Problem is that some if not many of the other 1/3 will be considered
noise, and even some of the 2/3 will be considered noise because they
have already been fixed by the time they are reported. Same problem as
with, say, stable tree merges: People don't see the thousands of bug
fixes inherited with such merges, but they do see the two or three
regressions. Plus, of course, one can not prove that the thousands of
bug fixes did any good because the fixed bugs are not observable
anymore. The only remedy is to try to reduce regressions down to zero
(or, of course, stop using/merging stable releases).
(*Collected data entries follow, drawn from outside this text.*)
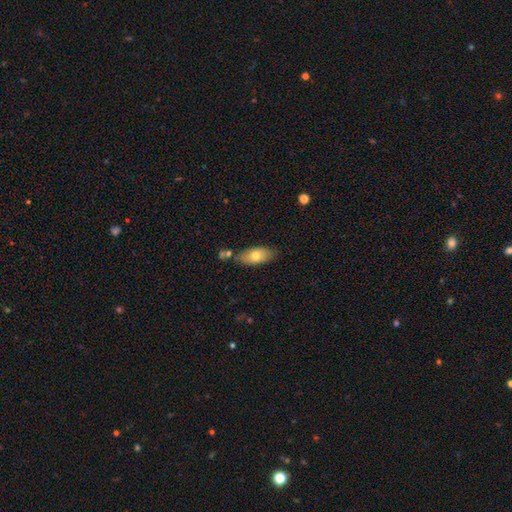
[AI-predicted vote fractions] Overall: smooth (71%). How rounded: in between (83%). Merging: none (72%).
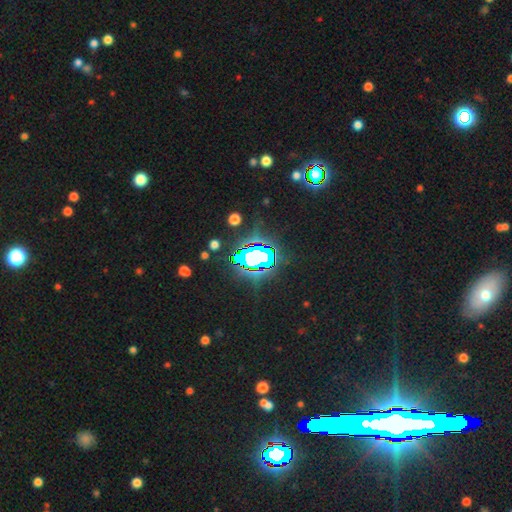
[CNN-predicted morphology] Smooth or featured?
  - star or artifact: 71% *
  - smooth: 16%
  - featured or disk: 14%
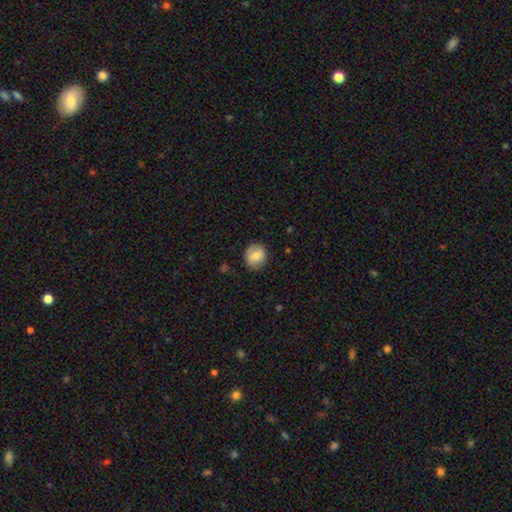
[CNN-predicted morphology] smooth-or-featured: smooth: 71% | featured or disk: 22% | star or artifact: 8%
  how-rounded: round: 76% | in between: 23% | cigar-shaped: 1%
  merging: none: 83% | minor disturbance: 13% | major disturbance: 3% | merger: 1%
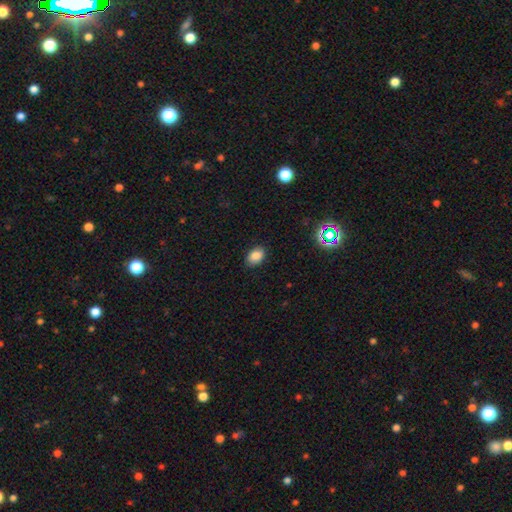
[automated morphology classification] This appears to be a smooth galaxy with no disk features (85%) that is in between round and cigar-shaped (83%). Merging: none (86%).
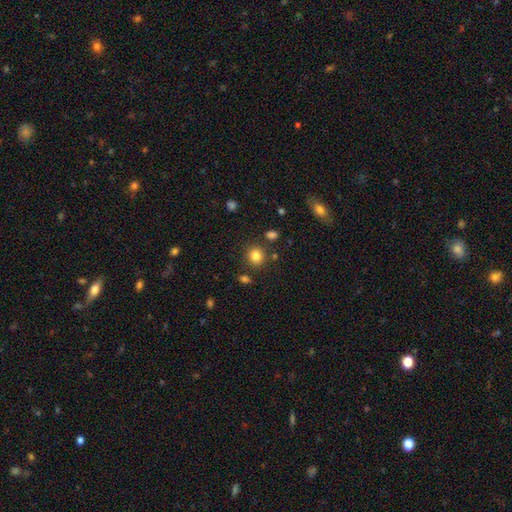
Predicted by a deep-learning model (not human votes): A smooth galaxy with no disk features (83%) that is round (83%). Merging: none (84%).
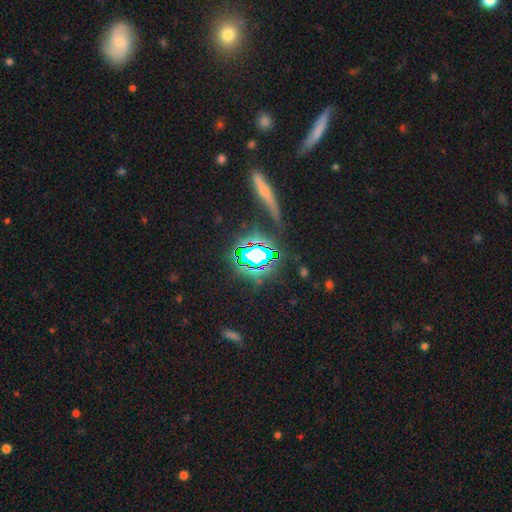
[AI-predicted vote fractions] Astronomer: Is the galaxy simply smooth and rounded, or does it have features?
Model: star or artifact — 68%.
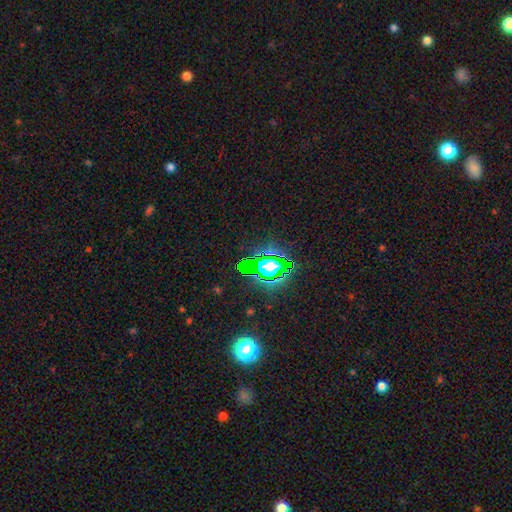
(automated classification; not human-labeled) Overall: star or artifact (80%).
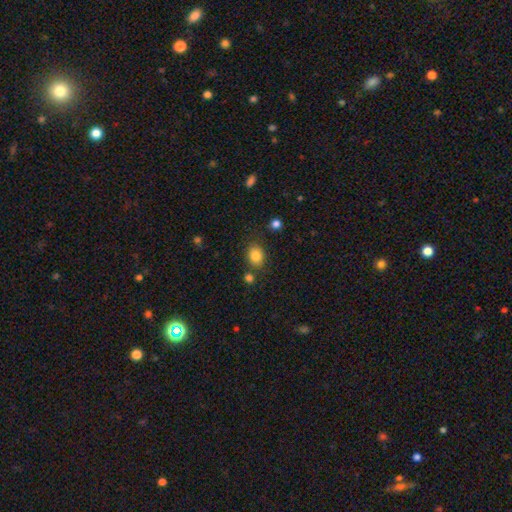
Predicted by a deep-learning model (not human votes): Overall: smooth (84%). How rounded: in between (52%; round 47%). Merging: none (78%).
The same applies here: People won't see the good, they only see the
noise. This is pretty much the reason why I all but stopped reporting
build/boot failures on -next. You would have to reduce the noise
almost down to zero for people to stop complaining, and you would have
to be _really_ sure that the problem was not already fixed or reported
elsewhere.

Guenter

Tetsuo Handa

unread,
Jun 26, 2018, 4:37:35 PM6/26/18
to Guenter Roeck, Dmitry Vyukov, Theodore Ts'o, Linus Torvalds, Greg Kroah-Hartman, Eric W. Biederman, linux-kernel, Andrew Morton, syzkaller, Stephen Rothwell, David Miller, kbuild test robot
I think that syzbot can stop deciding email recipients and leave it to those who
diagnose bugs, for the ratio of sending to wrong subsystem maintainers is not low.
For example, syzbot assumed that "INFO: task hung in __get_super" is a fs layer bug.
But I think that the problem is in more lower layers (block or mm or locking layer).
The root cause could even be just overstressed due to instructions enabled by
CONFIG_KCOV_ENABLE_COMPARISONS=y.

Tetsuo Handa

unread,
Jul 5, 2018, 6:49:46 AM7/5/18
to Dmitry Vyukov, Guenter Roeck, Theodore Ts'o, Linus Torvalds, Greg Kroah-Hartman, Eric W. Biederman, linux-kernel, Andrew Morton, syzkaller, Stephen Rothwell, David Miller, kbuild test robot
On 2018/06/27 5:37, Tetsuo Handa wrote:
> I think that syzbot can stop deciding email recipients and leave it to those who
> diagnose bugs, for the ratio of sending to wrong subsystem maintainers is not low.
> For example, syzbot assumed that "INFO: task hung in __get_super" is a fs layer bug.
> But I think that the problem is in more lower layers (block or mm or locking layer).
> The root cause could even be just overstressed due to instructions enabled by
> CONFIG_KCOV_ENABLE_COMPARISONS=y.
>

Thinking from today's bpf related reports, I think that subversion/quilt-based
custom patches will be useful as well.

Since quilt can apply changes in a patch atomically (using "quilt push" command),
we can maintain one custom patch for one git tree. Then, the kernel source syzbot
will test is either "no custom patch applied" or "only one custom patch applied".
That is, if "quilt push" fails, syzbot will continue testing without custom patch.

Since subversion manages revision number using an integer, adding a column for
indicating "which custom patch was applied for this report" to the table will not
occupy much space. We will figure out that custom patch needs to be updated via
syzbot reports with that column being empty.

The custom patch can contain whatever changes which might be useful for debugging.
For example, debug printk() for "INFO: task hung in __sb_start_write" case.
For another example, context identifier for printk().

Updating custom patches in subversion repository is done manually. But the cost is
negligible.

Tetsuo Handa

unread,
Jul 6, 2018, 7:27:04 PM7/6/18
to Andrew Morton, Dmitry Vyukov, Guenter Roeck, Theodore Ts'o, Linus Torvalds, Greg Kroah-Hartman, Eric W. Biederman, linux-kernel, syzkaller, Stephen Rothwell, David Miller, kbuild test robot
Hello Andrew,

It seems that syzbot (experimentally ?) restarted testing linux-next.

May I ask you to carry temporarily debug printk() patch at
https://groups.google.com/d/msg/syzkaller-bugs/E8M8WTqt034/OpadOICfCAAJ
for "INFO: task hung in __sb_start_write" case?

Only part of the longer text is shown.